Return to private sector
Following his departure from the New York City Police Department, he was employed by Giuliani Partners, a consulting firm formed by Giuliani. He was the senior vice president at Giuliani Partners and chief executive officer of Giuliani–Kerik LLC, an affiliate of Giuliani Partners. Kerik resigned from these positions in December 2004. In March 2005 he created The Kerik Group LLC, where he served as chairman until June 2009, consulting in crisis management and risk mitigation, counterterrorism and law enforcement, and jail/prison management strategies.
He served as an adviser and consultant to King Abdullah II of the Hashemite Kingdom of Jordan and to President Bharrat Jagdeo of the Republic of Guyana. He oversaw threat and vulnerability assessments for a ruling family in the United Arab Emirates and also worked on crime reduction and national security strategies in Trinidad and Tobago.
Interim Minister of Interior of Iraq
In May 2003, during Operation Iraqi Freedom, Kerik was appointed by the George W. Bush administration as interim Interior Minister of the Coalition Provisional Authority, the governing body of occupied Iraq, and senior policy adviser to U.S. presidential envoy to Iraq, Paul Bremer.
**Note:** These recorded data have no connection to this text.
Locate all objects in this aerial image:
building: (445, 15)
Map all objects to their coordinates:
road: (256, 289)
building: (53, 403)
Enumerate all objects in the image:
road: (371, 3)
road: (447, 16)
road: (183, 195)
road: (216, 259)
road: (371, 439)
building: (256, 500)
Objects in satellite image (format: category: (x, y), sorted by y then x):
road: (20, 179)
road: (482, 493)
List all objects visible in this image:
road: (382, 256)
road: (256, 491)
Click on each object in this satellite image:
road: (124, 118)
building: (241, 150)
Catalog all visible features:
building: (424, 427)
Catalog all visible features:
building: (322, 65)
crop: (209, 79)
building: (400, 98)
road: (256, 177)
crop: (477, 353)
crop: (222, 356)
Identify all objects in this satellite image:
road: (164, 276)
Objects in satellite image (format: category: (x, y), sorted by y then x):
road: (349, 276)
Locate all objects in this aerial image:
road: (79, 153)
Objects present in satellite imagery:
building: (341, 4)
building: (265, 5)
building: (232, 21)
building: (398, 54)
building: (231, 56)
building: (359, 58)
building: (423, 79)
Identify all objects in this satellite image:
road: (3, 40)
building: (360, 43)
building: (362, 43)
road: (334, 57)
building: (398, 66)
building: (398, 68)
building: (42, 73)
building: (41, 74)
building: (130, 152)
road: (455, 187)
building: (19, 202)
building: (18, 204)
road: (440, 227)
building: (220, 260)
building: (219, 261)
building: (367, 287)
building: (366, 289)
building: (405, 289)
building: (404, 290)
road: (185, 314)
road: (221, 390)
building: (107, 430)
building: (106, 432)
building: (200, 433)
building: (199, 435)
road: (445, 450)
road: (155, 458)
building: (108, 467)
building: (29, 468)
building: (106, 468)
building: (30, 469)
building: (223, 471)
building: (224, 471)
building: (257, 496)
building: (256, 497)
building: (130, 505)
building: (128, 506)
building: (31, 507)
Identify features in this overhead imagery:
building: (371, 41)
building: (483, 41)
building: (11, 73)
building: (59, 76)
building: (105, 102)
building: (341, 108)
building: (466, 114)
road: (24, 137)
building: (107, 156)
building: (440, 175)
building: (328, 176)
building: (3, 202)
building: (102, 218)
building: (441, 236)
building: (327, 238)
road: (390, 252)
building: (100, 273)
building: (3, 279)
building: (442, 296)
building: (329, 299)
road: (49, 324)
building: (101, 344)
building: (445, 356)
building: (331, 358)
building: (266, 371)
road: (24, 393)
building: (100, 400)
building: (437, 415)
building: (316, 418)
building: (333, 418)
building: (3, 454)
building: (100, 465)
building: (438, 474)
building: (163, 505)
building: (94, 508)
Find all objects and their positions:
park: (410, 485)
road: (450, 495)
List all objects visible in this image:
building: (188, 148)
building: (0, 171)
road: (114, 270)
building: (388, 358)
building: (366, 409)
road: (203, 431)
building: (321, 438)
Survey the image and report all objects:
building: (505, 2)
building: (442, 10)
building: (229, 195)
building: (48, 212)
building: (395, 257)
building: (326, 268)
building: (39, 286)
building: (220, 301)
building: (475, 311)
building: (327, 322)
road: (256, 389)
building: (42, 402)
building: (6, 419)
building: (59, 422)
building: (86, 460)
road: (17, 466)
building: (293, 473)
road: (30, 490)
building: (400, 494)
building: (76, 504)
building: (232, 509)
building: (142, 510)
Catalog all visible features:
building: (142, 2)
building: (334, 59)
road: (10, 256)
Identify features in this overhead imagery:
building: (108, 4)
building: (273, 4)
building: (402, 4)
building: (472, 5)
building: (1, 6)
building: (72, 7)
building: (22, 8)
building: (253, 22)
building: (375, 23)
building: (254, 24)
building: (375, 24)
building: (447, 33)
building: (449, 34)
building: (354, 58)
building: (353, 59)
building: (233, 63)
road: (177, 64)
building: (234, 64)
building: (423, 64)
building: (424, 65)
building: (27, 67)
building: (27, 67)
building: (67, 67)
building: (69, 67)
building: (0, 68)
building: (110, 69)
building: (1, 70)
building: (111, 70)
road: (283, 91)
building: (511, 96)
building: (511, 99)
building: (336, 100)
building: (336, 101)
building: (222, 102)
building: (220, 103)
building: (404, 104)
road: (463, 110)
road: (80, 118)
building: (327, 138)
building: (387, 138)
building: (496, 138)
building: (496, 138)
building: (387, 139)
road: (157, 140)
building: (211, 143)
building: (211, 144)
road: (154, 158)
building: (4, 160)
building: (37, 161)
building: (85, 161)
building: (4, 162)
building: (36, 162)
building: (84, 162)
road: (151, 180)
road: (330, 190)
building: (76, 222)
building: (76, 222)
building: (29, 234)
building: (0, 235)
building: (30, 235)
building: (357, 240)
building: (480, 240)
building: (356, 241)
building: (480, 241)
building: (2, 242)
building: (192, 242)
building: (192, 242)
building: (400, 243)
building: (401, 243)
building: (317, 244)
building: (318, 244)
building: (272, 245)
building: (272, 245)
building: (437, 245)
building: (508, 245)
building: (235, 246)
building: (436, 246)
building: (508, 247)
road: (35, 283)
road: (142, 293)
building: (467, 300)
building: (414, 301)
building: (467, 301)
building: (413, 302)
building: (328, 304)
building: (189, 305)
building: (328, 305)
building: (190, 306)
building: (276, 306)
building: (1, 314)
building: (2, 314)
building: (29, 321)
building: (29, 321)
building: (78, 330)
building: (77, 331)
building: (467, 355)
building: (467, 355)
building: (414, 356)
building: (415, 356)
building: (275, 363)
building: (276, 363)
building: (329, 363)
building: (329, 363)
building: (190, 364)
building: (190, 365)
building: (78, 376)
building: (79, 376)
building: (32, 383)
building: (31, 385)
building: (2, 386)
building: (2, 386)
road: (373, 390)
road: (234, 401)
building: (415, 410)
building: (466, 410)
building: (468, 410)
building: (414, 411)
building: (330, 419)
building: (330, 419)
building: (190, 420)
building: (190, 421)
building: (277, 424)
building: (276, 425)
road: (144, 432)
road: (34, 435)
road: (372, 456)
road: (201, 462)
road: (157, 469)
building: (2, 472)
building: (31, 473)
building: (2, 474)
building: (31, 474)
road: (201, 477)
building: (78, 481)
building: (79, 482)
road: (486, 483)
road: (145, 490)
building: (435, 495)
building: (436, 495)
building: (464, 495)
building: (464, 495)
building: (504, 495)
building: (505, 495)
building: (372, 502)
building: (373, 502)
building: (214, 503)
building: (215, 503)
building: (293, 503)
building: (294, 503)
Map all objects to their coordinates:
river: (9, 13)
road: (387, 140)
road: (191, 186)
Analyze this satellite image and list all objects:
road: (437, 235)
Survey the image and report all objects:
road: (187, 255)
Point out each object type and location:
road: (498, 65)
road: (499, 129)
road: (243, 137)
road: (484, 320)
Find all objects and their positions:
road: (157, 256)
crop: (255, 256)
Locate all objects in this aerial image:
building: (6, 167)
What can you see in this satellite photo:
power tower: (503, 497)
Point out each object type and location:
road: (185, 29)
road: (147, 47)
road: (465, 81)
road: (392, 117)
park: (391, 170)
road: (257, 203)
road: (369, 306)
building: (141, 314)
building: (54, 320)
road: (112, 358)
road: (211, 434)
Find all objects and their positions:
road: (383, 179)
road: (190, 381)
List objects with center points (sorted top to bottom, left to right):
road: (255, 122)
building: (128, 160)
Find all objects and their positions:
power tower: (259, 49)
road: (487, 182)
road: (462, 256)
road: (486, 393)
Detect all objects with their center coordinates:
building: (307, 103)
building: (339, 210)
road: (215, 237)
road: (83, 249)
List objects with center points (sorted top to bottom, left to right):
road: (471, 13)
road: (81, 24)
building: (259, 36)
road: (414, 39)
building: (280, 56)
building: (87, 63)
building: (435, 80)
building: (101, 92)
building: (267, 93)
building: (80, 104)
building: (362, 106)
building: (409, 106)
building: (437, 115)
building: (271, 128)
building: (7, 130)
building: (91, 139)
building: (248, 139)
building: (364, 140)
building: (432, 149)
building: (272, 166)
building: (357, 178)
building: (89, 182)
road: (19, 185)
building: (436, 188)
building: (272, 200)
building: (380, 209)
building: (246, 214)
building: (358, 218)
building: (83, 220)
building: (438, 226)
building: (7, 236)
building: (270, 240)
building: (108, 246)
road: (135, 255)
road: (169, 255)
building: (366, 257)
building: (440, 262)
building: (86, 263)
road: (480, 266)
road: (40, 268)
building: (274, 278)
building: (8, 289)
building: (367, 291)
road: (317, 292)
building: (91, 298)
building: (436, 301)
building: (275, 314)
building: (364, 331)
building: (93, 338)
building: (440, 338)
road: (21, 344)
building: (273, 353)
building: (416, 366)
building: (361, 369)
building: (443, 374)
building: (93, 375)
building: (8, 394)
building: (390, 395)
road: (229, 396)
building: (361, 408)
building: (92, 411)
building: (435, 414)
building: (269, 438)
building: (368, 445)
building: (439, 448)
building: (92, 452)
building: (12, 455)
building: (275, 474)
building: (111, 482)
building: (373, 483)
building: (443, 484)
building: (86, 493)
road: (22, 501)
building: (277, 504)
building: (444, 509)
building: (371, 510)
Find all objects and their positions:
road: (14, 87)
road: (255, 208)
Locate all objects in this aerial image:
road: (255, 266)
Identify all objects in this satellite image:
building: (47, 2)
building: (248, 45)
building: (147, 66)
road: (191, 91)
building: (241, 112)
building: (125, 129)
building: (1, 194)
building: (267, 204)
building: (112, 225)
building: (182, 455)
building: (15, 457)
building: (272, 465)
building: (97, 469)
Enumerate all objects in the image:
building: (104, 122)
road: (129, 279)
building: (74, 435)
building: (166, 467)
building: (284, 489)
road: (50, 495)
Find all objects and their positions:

When Kerik arrived in Iraq, the Ministry of Interior did not exist, having collapsed and dissolved during the U.S.–led coalition's invasion of Iraq. Kerik was responsible for restructuring and rebuilding the ministry and all its constituent parts: the national police, intelligence service, and border and customs police, as well as choosing the officials who would take control of these institutions when he left.
Prior to Kerik's departure from Iraq on September 2, 2003, more than 35,000 Iraqi police were reinstated, 35 police stations were placed in Baghdad, with several more around the country, senior deputy interior ministers were appointed, and the newly established governing council appointed the first Iraqi minister of interior, post–Saddam Hussein, Nuri Badran. A United Nations UNODC fact-finding mission report dated May 18, 2003, at the beginning of his term, noted that Kerik's team made "positive interventions in a number of areas."
During his tenure as Interior Minister of Iraq, Kerik secretly accepted and failed to report a $250,000 interest-free "loan" from Israeli billionaire Eitan Wertheimer, for which he was later indicted by the U.S. government and sentenced to prison.